#### TEXT BLOCK ####

Introduction
For a real life working example, we have this dataset graciously provided to us by the National Institute of Standards and Technology (http://www.nist.gov/) for one of their test bed parts. We will be trying to solve the first example from the introduction, which was a real problem faced by the NIST researchers. As we walk through each step of the exploratory process, you will understand how you can use similar techniques to solve similar issues that you might have with your Machine Tools.
Problem Statement
Accurately estimate the productive time of a part, from the data of a part that was manufactured with interruptions. Productive time is defined as the time taken by the machine to complete the part excluding interruptions and inefficiencies.
Reading Data into R
First let us define the data files that we are going to be working with. Two sets of example data from the MTConnect Agent samples and the result of the MTConnect probe are provided along with the package. We will be using the one provided by NIST for this analysis. Note that the package can read in a compressed file as if it were a normal file as well for the samples.
suppressPackageStartupMessages(require(mtconnectR))
suppressPackageStartupMessages(require(dplyr))
file_path_dmtcd = "../data/delimited_mtc_data/nist_test_bed/GF_Agie.tar.gz"
file_path_xml = "../data/delimited_mtc_data/nist_test_bed/Devices.xml"
Taking a quick look at the data files
Before we read in the data into the MTC Device Class, it might help us a bit in understanding a bit about the data items that we have.

####

PROBLEMS AND TASKS:
1) How does the mtconnectR walkthrough define productive time?
2) Proceed with the mtconnectR walkthrough from its final sentence onward.

#### RECORD SET ####

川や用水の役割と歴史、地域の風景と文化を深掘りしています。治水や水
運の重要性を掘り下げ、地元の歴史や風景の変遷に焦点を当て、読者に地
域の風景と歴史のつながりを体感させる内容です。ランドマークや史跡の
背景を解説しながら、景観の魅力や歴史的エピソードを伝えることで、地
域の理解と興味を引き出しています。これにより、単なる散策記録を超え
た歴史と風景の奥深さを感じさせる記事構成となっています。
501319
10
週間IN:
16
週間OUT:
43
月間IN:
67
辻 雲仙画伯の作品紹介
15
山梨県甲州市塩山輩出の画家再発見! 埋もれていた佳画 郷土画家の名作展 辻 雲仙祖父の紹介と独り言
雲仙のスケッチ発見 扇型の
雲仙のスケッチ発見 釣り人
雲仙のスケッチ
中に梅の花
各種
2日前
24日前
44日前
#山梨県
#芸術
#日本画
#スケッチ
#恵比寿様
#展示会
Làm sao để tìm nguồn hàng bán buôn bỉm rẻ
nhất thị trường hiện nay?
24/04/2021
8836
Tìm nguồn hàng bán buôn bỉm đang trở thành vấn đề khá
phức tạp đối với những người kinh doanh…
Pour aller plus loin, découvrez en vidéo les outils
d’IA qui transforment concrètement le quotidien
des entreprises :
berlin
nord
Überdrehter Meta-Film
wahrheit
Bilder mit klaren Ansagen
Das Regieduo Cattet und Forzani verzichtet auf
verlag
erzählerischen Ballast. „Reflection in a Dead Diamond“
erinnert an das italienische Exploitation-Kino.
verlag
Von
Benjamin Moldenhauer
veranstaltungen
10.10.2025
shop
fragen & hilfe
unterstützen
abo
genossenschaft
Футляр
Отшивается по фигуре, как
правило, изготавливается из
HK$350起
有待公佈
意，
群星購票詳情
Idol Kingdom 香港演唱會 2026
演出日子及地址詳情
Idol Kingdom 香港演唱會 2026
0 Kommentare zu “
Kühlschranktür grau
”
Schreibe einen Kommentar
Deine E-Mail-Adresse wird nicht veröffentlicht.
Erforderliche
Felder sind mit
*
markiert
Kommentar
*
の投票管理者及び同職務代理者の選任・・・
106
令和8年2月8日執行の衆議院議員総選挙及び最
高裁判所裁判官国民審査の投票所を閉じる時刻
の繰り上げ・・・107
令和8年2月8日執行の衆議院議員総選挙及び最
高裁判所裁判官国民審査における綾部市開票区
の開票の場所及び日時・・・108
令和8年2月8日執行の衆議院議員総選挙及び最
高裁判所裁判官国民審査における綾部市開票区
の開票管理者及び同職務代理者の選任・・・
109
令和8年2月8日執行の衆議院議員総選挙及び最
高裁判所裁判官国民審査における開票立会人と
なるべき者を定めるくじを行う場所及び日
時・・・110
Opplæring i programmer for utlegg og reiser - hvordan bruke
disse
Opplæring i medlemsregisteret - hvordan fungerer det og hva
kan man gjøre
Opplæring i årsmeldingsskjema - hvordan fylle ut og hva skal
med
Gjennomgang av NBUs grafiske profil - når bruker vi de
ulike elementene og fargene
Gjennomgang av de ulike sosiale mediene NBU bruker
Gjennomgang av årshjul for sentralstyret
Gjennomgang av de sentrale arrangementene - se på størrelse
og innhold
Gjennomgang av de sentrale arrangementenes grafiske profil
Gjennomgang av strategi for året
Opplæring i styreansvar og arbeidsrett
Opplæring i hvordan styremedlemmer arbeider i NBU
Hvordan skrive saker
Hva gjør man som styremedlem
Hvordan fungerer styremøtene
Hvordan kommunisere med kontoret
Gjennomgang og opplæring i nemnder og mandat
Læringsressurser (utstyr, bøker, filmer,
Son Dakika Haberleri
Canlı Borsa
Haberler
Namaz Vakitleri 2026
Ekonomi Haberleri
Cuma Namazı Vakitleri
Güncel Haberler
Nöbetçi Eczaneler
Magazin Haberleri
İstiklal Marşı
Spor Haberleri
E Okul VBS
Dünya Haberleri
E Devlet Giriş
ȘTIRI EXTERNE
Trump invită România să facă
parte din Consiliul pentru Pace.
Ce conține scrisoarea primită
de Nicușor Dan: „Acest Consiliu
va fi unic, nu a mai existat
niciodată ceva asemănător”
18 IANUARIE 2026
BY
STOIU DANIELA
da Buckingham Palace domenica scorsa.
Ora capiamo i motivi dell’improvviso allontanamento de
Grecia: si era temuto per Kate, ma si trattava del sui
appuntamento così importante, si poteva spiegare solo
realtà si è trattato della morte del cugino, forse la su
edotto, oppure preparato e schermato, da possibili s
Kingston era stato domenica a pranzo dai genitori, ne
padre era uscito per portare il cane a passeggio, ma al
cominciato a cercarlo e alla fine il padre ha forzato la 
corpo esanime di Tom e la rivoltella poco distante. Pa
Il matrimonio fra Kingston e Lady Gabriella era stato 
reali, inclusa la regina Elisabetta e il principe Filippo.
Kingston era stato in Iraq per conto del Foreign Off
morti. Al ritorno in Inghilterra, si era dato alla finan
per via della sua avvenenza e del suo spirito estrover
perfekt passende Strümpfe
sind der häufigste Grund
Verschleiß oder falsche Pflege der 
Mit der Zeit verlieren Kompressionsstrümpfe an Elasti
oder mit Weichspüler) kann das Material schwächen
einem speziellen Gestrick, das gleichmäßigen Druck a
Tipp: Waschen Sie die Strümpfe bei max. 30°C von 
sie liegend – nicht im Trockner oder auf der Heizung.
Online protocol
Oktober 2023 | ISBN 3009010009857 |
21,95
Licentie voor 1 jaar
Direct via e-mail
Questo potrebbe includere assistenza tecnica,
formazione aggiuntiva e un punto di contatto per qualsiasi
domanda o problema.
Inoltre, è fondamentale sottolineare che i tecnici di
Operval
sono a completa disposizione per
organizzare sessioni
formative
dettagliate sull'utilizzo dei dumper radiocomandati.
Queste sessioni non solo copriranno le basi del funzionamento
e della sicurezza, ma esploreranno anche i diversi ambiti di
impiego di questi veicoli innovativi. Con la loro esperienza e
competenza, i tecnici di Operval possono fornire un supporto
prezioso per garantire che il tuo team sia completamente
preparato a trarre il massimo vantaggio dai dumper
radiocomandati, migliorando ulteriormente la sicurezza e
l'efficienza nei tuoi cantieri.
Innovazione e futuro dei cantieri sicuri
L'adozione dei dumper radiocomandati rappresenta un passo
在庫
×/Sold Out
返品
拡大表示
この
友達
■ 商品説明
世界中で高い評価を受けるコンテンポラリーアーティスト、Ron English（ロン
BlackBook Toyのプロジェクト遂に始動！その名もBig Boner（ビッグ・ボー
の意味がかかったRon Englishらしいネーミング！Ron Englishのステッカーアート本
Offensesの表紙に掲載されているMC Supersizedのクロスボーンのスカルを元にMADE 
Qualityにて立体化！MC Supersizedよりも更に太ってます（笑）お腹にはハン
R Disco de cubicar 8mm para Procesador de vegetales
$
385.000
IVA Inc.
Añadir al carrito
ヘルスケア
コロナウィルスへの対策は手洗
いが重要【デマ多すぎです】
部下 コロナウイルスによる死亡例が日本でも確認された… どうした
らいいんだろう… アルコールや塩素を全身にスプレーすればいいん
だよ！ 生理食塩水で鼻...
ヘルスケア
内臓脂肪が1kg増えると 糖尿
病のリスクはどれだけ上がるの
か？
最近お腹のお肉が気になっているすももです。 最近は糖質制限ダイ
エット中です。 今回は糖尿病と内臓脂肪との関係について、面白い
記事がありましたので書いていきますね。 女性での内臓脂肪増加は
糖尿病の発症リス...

####

ANSWERS FOR EACH ITEM:
1) Productive time is the time the machine takes to complete the part, excluding interruptions and inefficiencies.

2)
Devices XML Data
get_device_info_from_xml
The MTConnectDevices
XML document has information about the logical components of one or
more devices. This file can obtained using the probe
request from an MTConnect Agent.
We can check out the devices for which the info is present in the devices XML using the
get_device_info_from_xml
function. From the device info, we can select the name of the
device that we want to analyse further
(device_info = get_device_info_from_xml(file_path_xml))
## name uuid id
## 1 nist_testbed_Mazak_QT_1 nist_testbed_Mazak_QT_1_74fd52 Mazak_QT_1_1
## 2 nist_testbed_GF_Agie_1 nist_testbed_GF_Agie_1_3a0e8a GF_Agie_1_78
device_name = device_info$name[2]
get_xpaths_from_xml
The get_xpath_from_xml
function can read in the xpath info for a single device into
a easily read data.frame format.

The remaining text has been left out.